§ TO-DO ITEM:
This exercise calls for retyping every line below exactly, with the images omitted.

§ MATERIAL TO PROCESS:

=======

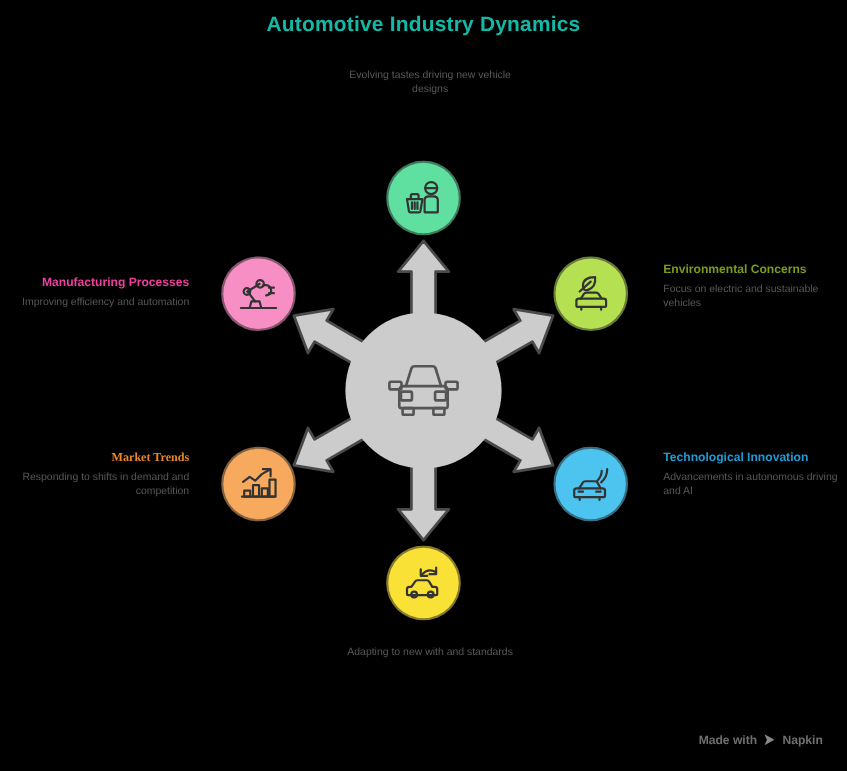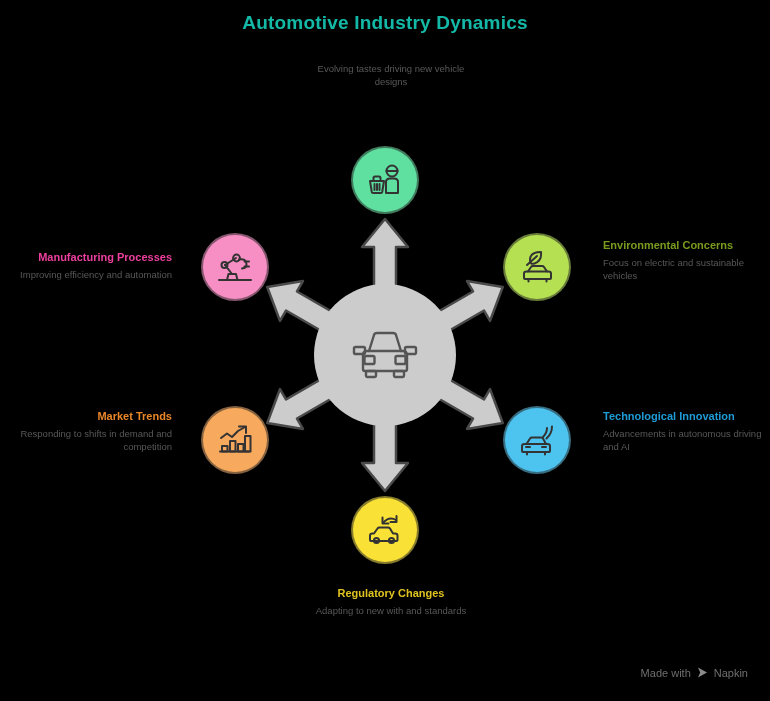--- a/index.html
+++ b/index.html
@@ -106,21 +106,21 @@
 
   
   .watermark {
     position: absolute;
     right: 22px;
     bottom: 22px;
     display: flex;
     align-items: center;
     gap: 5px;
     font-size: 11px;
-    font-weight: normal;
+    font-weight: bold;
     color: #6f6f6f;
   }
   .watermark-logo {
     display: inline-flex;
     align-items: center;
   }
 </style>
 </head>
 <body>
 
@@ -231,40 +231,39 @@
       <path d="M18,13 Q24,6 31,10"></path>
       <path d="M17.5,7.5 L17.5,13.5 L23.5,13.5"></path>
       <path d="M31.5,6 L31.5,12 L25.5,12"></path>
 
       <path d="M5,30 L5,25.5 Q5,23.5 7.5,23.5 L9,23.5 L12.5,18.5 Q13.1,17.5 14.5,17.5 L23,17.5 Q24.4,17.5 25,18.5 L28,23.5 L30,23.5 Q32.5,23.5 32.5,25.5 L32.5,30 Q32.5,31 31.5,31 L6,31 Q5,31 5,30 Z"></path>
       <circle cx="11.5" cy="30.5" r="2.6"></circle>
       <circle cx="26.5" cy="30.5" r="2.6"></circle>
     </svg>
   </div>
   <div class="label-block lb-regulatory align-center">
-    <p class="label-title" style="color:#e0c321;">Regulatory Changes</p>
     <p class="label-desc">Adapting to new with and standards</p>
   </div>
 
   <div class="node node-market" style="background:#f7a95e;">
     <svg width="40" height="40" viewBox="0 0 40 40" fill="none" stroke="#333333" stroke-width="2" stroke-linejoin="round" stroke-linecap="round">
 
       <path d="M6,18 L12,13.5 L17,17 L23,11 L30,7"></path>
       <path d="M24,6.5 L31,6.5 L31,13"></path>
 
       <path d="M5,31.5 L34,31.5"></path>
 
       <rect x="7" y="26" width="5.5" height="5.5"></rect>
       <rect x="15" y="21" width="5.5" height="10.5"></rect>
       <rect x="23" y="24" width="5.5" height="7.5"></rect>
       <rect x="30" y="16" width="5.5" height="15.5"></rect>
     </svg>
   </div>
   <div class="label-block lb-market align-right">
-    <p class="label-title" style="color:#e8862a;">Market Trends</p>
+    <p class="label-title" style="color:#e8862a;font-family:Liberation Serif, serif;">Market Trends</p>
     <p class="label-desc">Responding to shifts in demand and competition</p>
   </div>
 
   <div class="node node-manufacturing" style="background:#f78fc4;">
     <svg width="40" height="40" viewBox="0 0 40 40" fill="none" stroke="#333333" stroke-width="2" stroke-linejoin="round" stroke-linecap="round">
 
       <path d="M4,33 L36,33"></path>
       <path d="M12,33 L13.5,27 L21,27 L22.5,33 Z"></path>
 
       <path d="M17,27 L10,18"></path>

=======

§ RESULT FOR THIS TASK:
--- a/index.html
+++ b/index.html
@@ -106,21 +106,21 @@
 
   
   .watermark {
     position: absolute;
     right: 22px;
     bottom: 22px;
     display: flex;
     align-items: center;
     gap: 5px;
     font-size: 11px;
-    font-weight: normal;
+    font-weight: bold;
     color: #6f6f6f;
   }
   .watermark-logo {
     display: inline-flex;
     align-items: center;
   }
 </style>
 </head>
 <body>
 
@@ -231,40 +231,39 @@
       <path d="M18,13 Q24,6 31,10"></path>
       <path d="M17.5,7.5 L17.5,13.5 L23.5,13.5"></path>
       <path d="M31.5,6 L31.5,12 L25.5,12"></path>
 
       <path d="M5,30 L5,25.5 Q5,23.5 7.5,23.5 L9,23.5 L12.5,18.5 Q13.1,17.5 14.5,17.5 L23,17.5 Q24.4,17.5 25,18.5 L28,23.5 L30,23.5 Q32.5,23.5 32.5,25.5 L32.5,30 Q32.5,31 31.5,31 L6,31 Q5,31 5,30 Z"></path>
       <circle cx="11.5" cy="30.5" r="2.6"></circle>
       <circle cx="26.5" cy="30.5" r="2.6"></circle>
     </svg>
   </div>
   <div class="label-block lb-regulatory align-center">
-    <p class="label-title" style="color:#e0c321;">Regulatory Changes</p>
     <p class="label-desc">Adapting to new with and standards</p>
   </div>
 
   <div class="node node-market" style="background:#f7a95e;">
     <svg width="40" height="40" viewBox="0 0 40 40" fill="none" stroke="#333333" stroke-width="2" stroke-linejoin="round" stroke-linecap="round">
 
       <path d="M6,18 L12,13.5 L17,17 L23,11 L30,7"></path>
       <path d="M24,6.5 L31,6.5 L31,13"></path>
 
       <path d="M5,31.5 L34,31.5"></path>
 
       <rect x="7" y="26" width="5.5" height="5.5"></rect>
       <rect x="15" y="21" width="5.5" height="10.5"></rect>
       <rect x="23" y="24" width="5.5" height="7.5"></rect>
       <rect x="30" y="16" width="5.5" height="15.5"></rect>
     </svg>
   </div>
   <div class="label-block lb-market align-right">
-    <p class="label-title" style="color:#e8862a;">Market Trends</p>
+    <p class="label-title" style="color:#e8862a;font-family:Liberation Serif, serif;">Market Trends</p>
     <p class="label-desc">Responding to shifts in demand and competition</p>
   </div>
 
   <div class="node node-manufacturing" style="background:#f78fc4;">
     <svg width="40" height="40" viewBox="0 0 40 40" fill="none" stroke="#333333" stroke-width="2" stroke-linejoin="round" stroke-linecap="round">
 
       <path d="M4,33 L36,33"></path>
       <path d="M12,33 L13.5,27 L21,27 L22.5,33 Z"></path>
 
       <path d="M17,27 L10,18"></path>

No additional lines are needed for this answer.